Ein Wesen trägt zwei Gesichter
In Essays wirkt der Autor Martin Mosebach anders als in Romanen. Auch seiner neuen Romanfigur Ralph Krass gibt er zwei Gesichter – selbstsüchtiger Waffenhändler sowie mittelloser Kranker.
Der Essayist als Provokateur ist zu trennen vom Schriftsteller Martin Mosebach, der seine Romane nicht als Plattform für Glaubensfragen benutzt. In seinen Ansichten erweist er sich als erzkatholisch, jeden Fortschritt in der Kirche als Verirrung anprangernd. Er gefällt sich als Reaktionär, dem Demokratie suspekt ist. Oft hat er damit angeeckt, oft ist seine Literatur auf dem Hintergrund seiner sturschädeligen Haltung kritisiert worden. Aber sobald er ins Erzählen kommt, entfernt er sich vom Dogmatischen. Selbst als moralische Aufrüstungsliteratur gibt ein Mosebach-Roman nichts her. Man muss sich nur die Figur des Ralph Krass im neuen Roman ansehen. Krass schwimmt in Geld, was immer er will, kriegt er. Er umgibt sich mit Leuten, die von ihm abhängig sind, hält sie großzügig aus und benützt sie; im tiefsten Inneren verachtet er sie. Den Welteroberer empfindet er als die ihm angemessene Rolle. Nicht durch eine Armee schafft er sich Untertanen, er verlässt sich auf Geschäfte.

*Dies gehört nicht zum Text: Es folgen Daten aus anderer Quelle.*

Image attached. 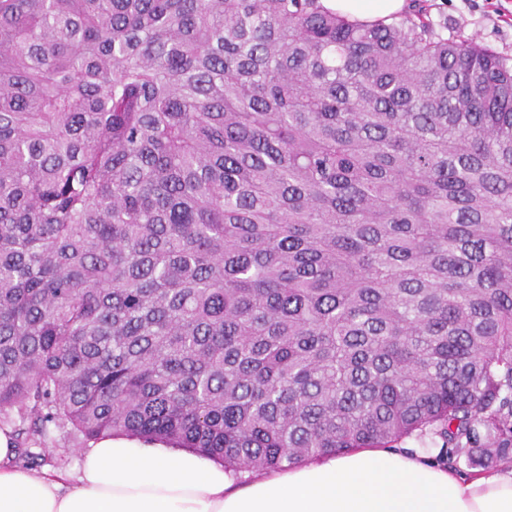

Ralph Krass handelt mit Waffen, um internationale Vereinbarungen kümmert er sich nicht. Ein Embargo umgeht er, indem er die Lieferung eines US-amerikanischen Panzers „über Rhodos, Türkei, Libanon nach Ägypten“abwickelt. Dennoch macht Mosebach aus diesem unangenehmen Zeitgenossen keinen Widerling. Gewiss ist er selbstsüchtig und menschenverachtend, dennoch gibt es noch einen anderen Krass. Zu erfahren ist das von einer Frau, die Krass kurzzeitig nahesteht. Lidewine ist eine Zufallsbekanntschaft, der sich Krass spontan als Gönner zuwendet. Es wird Abstand gewahrt, kein Pantscherl zwischen den beiden. Sie lässt sich nicht aushalten, sie ist tatsächlich fasziniert von ihm, seiner Unnahbarkeit, seinem Charisma.
Ihm gegenüber fallen alle anderen ab. Selbst sein Faktotum Dr. Jüngel, der zu Krass in einem Ausbeutungsverhältnis steht, kann sich der Ausstrahlung nicht entziehen. Im Jahr 1988 halten sich die drei mit einer Gruppe Verschworener zusammen in Neapel auf. Ein Spektakel der Großmannssucht.
Zwanzig Jahre später führt in Kairo der Zufall wieder Regie. Krass, Lidewine und Jüngel treffen dort unvorhergesehen aufeinander. Krass ist mittellos geworden und todkrank, die beiden anderen haben etwas aus sich gemacht. Die Karten sind neu gemischt, die Beziehungen bleiben unverändert. Lidewine schafft es gerade noch zum Totenbett von Krass. Die bisher stets Souveräne wandelt sich angesichts des Verstorbenen zur Leidensfrau.
Wenn dem Zufall in Literatur eine derart gewichtige Rolle zukommt, muss das nicht am Versagen des Verfassers liegen. Bei Mosebach richtet die Zufallsbegegnung eine Versuchsanordnung an, um die Verlässlichkeit menschlicher Beziehungen auszutesten. Begegnungen vor zwanzig Jahren sind so prägend, dass sie selbst unter neuen gesellschaftlichen und persönlichen Verhältnissen Korrekturen nicht zulassen. Bei Mosebach zählen nur die Kohäsionskräfte zwischen Menschen, von Politik lässt er die Finger.
Seine Figuren sind so fixiert auf sich selbst, dass sie auf die Welt um sich vergessen. Die Berliner Mauer stürzt, und als Jüngel genau dann Rückschau hält auf die Zeit in Neapel, fällt darüber kein Wort. Jeder ist sich selbst genug. Wenn tatsächlich Menschlichkeit siegt, dann in einer nach westlichen Maßstäben rückständigen Welt wie in Ägypten. Das ist auch eine nüchterne, wenig von Moral getränkte Botschaft.